C’est un sport national. La disqualification d’autrui est un cancer. Dire du mal des gens même en confidence, peut donner le sentiment de se faire du bien dans un premier temps : ça permet de faire alliance, de se situer ou rassembler un camp. Mais la médisance outre qu’elle prospère sur le fumier dont la délation est l’engrais, est une plante toxique. Qu’elle soit causée par l’ennui la vengeance ou la jalousie, elle nourrit soupçons, grandes et petites guerres. Dire du mal de soi n’est pas mieux. Les autres ne s’apitoieront pas, ils en profiteront. Médire c’est une forme de mensonge sur soi même.
Victor !
Tonton Victor qui en savait long, nous a donné ce texte célèbre. Il dit tout.

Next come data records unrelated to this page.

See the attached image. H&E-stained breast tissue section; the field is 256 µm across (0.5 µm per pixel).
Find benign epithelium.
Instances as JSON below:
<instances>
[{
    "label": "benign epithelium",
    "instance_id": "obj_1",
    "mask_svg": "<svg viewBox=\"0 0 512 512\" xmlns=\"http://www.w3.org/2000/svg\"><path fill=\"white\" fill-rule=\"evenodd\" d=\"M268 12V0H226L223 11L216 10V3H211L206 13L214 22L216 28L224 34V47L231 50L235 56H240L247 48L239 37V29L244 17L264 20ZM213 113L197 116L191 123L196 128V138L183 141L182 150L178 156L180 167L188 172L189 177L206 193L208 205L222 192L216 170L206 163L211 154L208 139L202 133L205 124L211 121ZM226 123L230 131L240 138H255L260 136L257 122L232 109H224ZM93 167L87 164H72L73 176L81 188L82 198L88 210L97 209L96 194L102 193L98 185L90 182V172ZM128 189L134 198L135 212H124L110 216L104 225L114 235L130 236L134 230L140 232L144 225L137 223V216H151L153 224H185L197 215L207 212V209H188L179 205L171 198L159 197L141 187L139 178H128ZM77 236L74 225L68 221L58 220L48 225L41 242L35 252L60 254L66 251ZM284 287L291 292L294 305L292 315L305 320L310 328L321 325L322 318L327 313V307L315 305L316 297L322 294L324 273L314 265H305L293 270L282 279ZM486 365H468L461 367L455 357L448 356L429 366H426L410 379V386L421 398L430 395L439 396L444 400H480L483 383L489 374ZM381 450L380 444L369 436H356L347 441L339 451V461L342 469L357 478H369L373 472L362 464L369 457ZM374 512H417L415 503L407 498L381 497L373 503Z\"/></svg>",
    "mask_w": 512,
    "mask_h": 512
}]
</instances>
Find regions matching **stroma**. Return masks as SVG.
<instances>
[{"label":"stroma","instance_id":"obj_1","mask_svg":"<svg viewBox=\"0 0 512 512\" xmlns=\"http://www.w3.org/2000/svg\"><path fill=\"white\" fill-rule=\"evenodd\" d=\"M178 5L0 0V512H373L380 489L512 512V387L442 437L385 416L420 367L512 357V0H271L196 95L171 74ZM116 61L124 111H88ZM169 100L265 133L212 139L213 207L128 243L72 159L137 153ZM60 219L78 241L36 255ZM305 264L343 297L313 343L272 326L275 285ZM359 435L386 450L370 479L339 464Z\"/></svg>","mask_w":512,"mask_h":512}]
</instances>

Jeunes gens, prenez garde aux choses que vous dites.
Tout peut sortir d'un mot qu'en passant vous perdîtes.
Tout, la haine et le deuil ! - Et ne m'objectez pas
Que vos amis sont sûrs et que vous parlez bas... -
Écoutez bien ceci :
Tête-à-tête, en pantoufle,
Portes closes, chez vous, sans un témoin qui souffle,
Vous dites à l'oreille au plus mystérieux
De vos amis de cœur, ou, si vous l'aimez mieux,
Vous murmurez tout seul, croyant presque vous taire,
Dans le fond d'une cave à trente pieds sous terre,
Un mot désagréable à quelque individu ;
Ce mot que vous croyez que l'on n'a pas entendu,
Que vous disiez si bas dans un lieu sourd et sombre,
Court à peine lâché, part, bondit, sort de l'ombre !

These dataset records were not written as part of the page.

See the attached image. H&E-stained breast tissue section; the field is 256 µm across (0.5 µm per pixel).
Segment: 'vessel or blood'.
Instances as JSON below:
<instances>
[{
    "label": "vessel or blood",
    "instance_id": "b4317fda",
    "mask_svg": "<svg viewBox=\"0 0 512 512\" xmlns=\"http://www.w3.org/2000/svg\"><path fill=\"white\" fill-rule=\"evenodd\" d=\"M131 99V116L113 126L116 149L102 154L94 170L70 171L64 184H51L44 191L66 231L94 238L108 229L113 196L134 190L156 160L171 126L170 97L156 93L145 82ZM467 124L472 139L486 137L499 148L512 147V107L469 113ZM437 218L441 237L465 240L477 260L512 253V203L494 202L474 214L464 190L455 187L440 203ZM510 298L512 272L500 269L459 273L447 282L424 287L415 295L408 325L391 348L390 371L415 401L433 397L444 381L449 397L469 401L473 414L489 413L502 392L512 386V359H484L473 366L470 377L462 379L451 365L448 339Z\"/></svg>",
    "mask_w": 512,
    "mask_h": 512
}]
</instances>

Tenez, il est dehors ! Il connaît son chemin.
Il marche, il a deux pieds, un bâton à la main,
De bons souliers ferrés, un passeport en règle ;
- Au besoin, il prendrait des ailes, comme l'aigle ! -
Il vous échappe, il fuit, rien ne l'arrêtera.
Il suit le quai, franchit la place, et caetera,
Passe l'eau sans bateau dans la saison des crues,
Et va, tout à travers un dédale de rues,
Droit chez l'individu dont vous avez parlé.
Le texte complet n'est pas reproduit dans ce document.